Where there is a valid reason for over-indebtedness, an interim balance sheet must be drawn up and submitted to a licensed auditor for examination. If the interim balance sheet shows that the claims of creditors are not covered, whether the assets are appraised at going-concern or liquidation value, the board of directors must notify the court, unless certain creditors subordinate their claims to those of all other creditors, to the extent of the capital deficit,
Personal liability may arise if one or more board members do not comply with, among other things, their duty of care as set out. In most cases, personal liability will arise only in the case of bankruptcy proceedings. The other three tests are: (i) the occurrence of damage; (ii) adequate causality; and (iii) a quite complex test concerning the unlawfulness of the directors’ acts or omissions.
The factual quantification of the damage is in most cases a crucial point, as it is calculated and/or estimated from the point at which one or more board members began to violate their duties of care.
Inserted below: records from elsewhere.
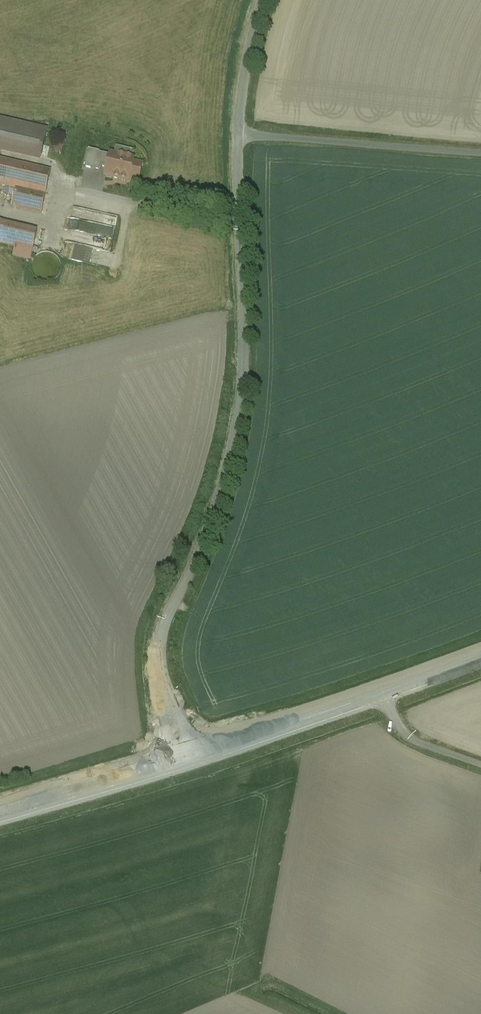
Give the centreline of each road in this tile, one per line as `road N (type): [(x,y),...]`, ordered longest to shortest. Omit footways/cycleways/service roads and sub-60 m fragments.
road 1 (unclassified): [(262,0),(239,135),(239,406),(223,484),(160,653),(184,756)]
road 2 (secondary): [(184,756),(380,694)]
road 3 (secondary): [(0,810),(184,756)]
road 4 (unclassified): [(480,765),(413,740),(380,694)]

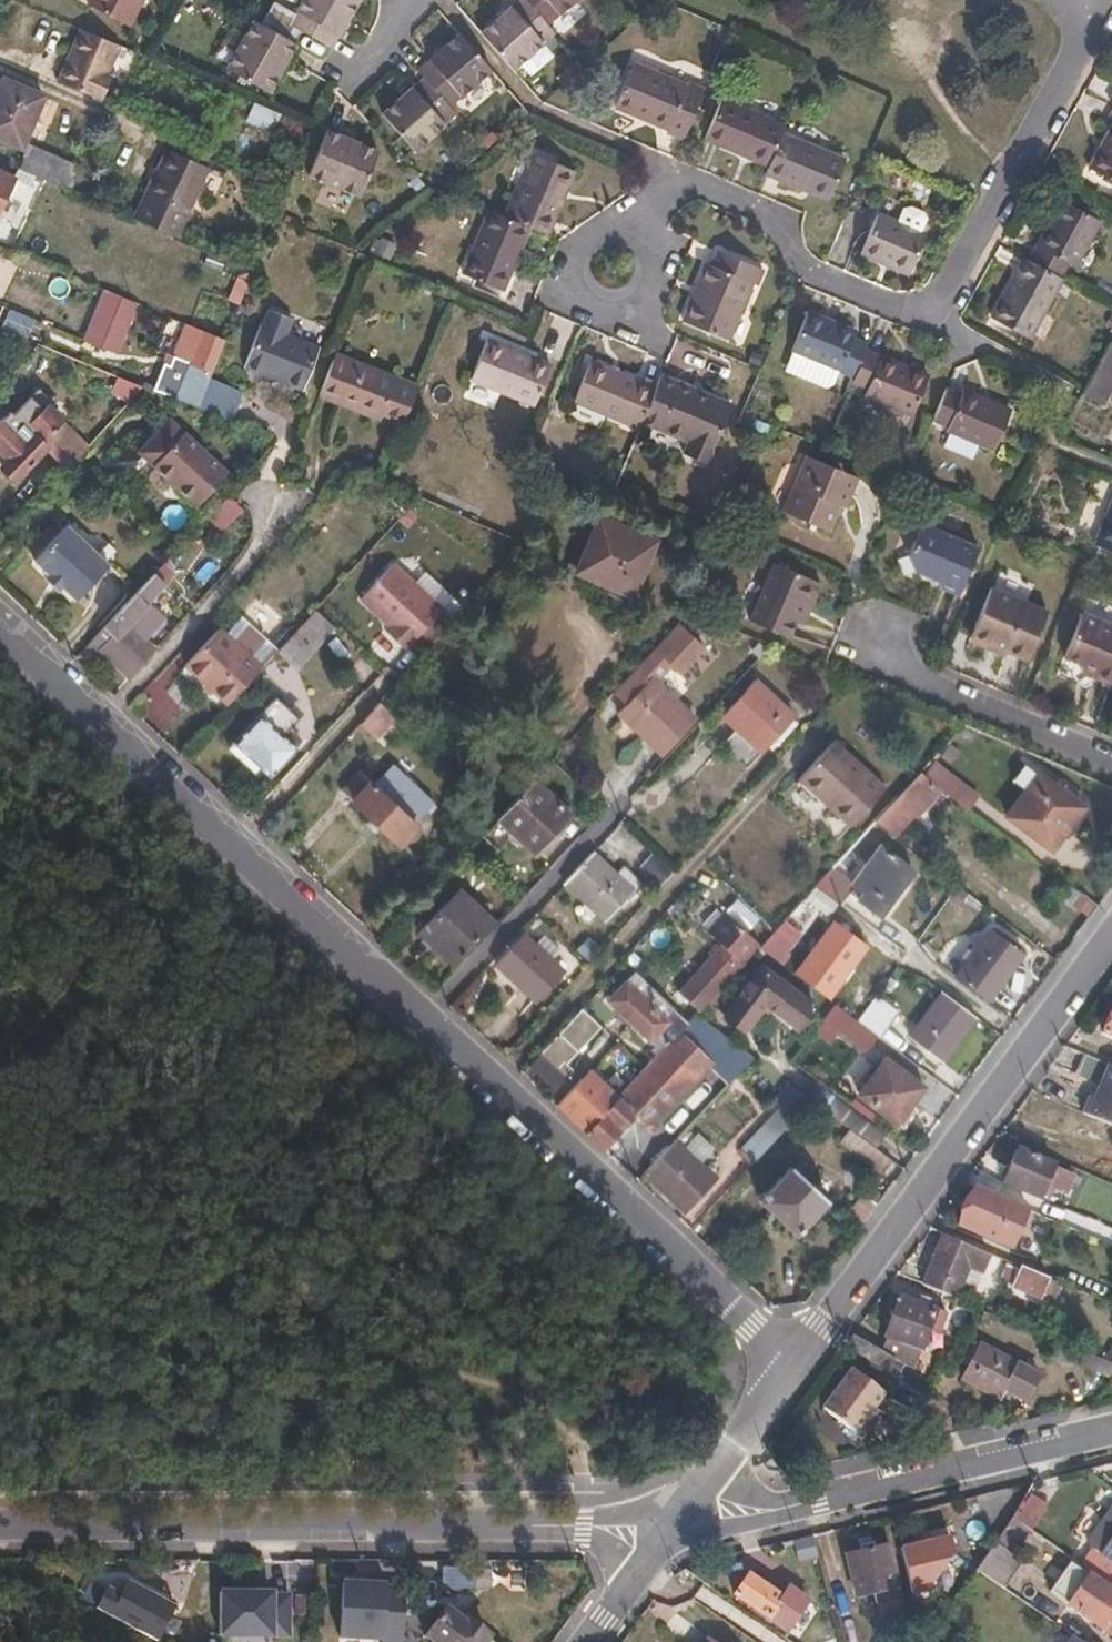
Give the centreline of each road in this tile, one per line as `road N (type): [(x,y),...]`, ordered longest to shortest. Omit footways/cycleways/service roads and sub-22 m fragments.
road 1 (residential): [(0,625),(790,1357)]
road 2 (residential): [(0,1529),(685,1527)]
road 3 (residential): [(1092,0),(936,325),(806,269),(765,217),(676,179)]
road 4 (residential): [(790,1357),(1111,936)]
road 5 (residential): [(685,1527),(1111,1431)]
road 6 (residential): [(676,179),(540,112),(441,0)]
road 7 (residential): [(1111,767),(895,674),(878,647)]
road 8 (residential): [(685,1527),(790,1357)]
road 9 (residential): [(591,1641),(685,1527)]
road 10 (residential): [(581,293),(620,310),(641,301),(655,266),(634,233)]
As in most cases in which omissions are discussed, the calculation and quantification of the damage is generally a crucial point in any corporate liability litigation.
Directors can be also be charged with criminal behaviour under the Swiss Penal Code.
Personal liability exists not only for board members, but also for members of senior management. The debtor’s auditors may also be charged with corporate liability claims to the extent they have been negligent in the exercise of their duties. Auditors have similar bankruptcy notification duties if they realise that the board has not taken action to this end.